Exercise aim: Tally the lines in the data below that contain the string "part", treating uppercase and lowercase as different. Reply with the number alone.

▼

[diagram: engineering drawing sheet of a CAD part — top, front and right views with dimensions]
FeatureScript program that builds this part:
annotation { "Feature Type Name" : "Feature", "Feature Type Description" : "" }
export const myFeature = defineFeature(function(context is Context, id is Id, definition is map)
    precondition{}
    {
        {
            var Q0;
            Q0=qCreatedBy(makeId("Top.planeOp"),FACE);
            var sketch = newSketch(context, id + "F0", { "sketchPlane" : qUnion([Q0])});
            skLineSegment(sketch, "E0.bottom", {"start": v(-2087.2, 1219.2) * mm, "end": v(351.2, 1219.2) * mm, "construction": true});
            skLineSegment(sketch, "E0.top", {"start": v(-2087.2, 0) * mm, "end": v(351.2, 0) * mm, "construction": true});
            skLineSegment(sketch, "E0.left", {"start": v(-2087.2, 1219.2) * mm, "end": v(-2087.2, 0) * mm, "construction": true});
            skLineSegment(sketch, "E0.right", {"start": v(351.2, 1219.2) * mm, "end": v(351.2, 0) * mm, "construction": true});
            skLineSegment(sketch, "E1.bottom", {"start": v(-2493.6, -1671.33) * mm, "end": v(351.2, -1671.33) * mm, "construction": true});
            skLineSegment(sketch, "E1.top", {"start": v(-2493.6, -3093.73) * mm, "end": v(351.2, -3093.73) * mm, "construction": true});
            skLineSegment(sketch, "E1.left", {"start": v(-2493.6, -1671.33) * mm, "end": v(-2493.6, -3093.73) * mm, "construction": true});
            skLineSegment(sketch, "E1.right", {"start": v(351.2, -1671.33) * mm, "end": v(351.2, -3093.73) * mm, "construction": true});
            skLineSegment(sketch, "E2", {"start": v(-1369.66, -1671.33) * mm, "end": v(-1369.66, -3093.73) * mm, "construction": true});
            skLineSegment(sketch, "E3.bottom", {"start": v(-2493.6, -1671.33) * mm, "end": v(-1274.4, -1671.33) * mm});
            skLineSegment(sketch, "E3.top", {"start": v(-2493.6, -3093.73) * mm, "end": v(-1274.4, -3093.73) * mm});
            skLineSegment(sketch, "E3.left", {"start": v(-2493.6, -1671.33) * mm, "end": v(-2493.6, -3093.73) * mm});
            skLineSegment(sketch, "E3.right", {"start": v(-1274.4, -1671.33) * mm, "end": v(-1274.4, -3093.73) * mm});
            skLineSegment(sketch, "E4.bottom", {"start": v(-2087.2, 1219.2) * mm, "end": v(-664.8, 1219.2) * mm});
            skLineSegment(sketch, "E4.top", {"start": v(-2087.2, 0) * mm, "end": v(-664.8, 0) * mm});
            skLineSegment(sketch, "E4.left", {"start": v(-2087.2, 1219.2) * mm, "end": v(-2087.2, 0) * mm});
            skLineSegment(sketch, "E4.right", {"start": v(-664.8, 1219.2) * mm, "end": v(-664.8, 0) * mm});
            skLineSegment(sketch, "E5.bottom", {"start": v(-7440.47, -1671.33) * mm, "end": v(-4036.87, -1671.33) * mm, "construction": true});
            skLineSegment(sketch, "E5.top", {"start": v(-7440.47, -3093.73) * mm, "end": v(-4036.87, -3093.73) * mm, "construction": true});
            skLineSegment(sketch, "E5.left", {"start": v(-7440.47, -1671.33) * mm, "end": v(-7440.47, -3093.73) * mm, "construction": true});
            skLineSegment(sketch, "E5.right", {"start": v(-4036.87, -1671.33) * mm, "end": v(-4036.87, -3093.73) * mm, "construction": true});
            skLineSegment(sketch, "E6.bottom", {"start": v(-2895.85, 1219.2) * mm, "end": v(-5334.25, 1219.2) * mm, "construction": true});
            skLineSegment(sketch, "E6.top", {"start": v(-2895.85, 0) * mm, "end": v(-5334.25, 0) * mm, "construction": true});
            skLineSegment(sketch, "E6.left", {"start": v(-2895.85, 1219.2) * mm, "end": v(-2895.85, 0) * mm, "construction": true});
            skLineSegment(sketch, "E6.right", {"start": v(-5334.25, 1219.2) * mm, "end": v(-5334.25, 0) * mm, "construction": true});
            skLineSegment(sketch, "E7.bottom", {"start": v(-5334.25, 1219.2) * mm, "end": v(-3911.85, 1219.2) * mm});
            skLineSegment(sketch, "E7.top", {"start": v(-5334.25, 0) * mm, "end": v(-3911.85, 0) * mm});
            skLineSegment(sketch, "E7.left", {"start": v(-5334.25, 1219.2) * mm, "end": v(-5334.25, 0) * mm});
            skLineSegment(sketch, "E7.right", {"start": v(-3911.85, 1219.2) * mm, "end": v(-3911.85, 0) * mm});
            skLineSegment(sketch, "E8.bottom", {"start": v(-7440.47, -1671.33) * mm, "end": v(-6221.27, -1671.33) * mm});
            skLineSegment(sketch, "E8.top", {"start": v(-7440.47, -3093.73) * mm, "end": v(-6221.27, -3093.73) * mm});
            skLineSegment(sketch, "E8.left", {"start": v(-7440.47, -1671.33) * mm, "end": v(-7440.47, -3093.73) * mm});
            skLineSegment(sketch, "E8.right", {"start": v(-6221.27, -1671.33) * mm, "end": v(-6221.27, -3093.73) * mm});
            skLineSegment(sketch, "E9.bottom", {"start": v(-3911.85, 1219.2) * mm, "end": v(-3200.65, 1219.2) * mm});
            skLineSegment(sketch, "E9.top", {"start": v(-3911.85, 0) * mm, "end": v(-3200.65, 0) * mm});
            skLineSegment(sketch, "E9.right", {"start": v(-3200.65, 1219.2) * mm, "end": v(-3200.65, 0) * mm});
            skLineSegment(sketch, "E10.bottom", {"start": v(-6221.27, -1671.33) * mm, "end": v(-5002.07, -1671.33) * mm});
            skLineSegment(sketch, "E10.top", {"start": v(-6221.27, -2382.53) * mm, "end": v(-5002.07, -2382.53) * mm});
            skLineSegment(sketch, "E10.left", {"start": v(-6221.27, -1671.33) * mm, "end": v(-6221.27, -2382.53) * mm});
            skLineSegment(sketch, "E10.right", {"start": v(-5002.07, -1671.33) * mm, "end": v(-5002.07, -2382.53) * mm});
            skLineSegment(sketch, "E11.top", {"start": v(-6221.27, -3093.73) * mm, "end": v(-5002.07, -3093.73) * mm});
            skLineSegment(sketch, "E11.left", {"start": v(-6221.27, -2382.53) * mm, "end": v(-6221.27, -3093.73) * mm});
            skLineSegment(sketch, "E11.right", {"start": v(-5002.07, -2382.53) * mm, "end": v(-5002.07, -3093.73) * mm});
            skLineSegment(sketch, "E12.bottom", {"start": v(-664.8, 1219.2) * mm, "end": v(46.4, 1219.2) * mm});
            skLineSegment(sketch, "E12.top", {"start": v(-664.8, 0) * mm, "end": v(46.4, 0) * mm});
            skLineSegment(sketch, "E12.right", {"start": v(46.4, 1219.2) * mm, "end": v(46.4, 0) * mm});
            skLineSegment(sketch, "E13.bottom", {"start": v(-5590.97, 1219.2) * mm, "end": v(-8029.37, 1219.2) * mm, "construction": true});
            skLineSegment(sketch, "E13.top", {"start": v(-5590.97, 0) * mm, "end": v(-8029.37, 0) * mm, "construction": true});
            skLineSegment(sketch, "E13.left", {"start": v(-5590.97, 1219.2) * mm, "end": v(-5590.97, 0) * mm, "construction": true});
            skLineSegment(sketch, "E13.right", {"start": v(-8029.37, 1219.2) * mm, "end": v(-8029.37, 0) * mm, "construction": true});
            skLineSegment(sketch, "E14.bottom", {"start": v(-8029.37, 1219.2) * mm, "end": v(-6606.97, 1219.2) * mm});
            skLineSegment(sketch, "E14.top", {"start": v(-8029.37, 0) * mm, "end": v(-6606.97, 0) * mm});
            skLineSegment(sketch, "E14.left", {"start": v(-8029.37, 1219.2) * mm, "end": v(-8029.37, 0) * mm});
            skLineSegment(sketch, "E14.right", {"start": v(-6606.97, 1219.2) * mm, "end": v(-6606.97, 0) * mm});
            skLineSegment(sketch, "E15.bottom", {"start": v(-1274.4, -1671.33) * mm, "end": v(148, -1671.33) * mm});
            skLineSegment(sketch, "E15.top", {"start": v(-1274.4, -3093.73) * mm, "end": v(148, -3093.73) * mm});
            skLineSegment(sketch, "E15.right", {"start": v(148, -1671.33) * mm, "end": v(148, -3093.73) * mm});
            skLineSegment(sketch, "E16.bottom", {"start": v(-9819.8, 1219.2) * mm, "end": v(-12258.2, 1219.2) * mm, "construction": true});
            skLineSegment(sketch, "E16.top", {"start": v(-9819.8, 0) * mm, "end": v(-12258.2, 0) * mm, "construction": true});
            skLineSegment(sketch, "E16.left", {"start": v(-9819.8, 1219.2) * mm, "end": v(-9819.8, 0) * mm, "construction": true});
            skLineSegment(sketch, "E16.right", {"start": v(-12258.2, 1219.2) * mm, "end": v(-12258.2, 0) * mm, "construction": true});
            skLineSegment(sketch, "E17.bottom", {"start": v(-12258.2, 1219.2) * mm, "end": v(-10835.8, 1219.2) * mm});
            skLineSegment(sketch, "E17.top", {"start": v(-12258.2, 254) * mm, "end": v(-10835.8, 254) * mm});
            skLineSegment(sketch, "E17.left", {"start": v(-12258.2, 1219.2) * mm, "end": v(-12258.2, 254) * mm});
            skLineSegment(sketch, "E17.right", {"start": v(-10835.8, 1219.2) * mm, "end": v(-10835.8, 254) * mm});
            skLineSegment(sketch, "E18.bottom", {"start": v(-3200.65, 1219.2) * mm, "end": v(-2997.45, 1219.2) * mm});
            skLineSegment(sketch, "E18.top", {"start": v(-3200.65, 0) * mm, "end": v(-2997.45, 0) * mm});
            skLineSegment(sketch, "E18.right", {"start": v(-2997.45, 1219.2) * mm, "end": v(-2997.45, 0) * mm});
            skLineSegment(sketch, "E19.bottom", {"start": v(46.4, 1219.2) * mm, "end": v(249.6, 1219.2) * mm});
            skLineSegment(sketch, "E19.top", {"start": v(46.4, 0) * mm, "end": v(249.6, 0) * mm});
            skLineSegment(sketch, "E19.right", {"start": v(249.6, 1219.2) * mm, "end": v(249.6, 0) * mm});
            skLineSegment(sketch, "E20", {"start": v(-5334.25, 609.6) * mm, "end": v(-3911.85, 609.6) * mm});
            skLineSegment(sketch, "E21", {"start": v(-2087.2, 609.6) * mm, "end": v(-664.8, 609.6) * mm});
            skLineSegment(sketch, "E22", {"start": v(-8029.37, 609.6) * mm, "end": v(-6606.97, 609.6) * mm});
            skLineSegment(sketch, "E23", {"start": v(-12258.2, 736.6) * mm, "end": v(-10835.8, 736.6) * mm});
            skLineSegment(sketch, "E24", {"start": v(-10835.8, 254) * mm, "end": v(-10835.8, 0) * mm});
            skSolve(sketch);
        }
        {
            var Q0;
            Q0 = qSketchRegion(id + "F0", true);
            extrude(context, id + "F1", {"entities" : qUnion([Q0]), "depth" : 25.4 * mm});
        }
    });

▲

Result of this task: 2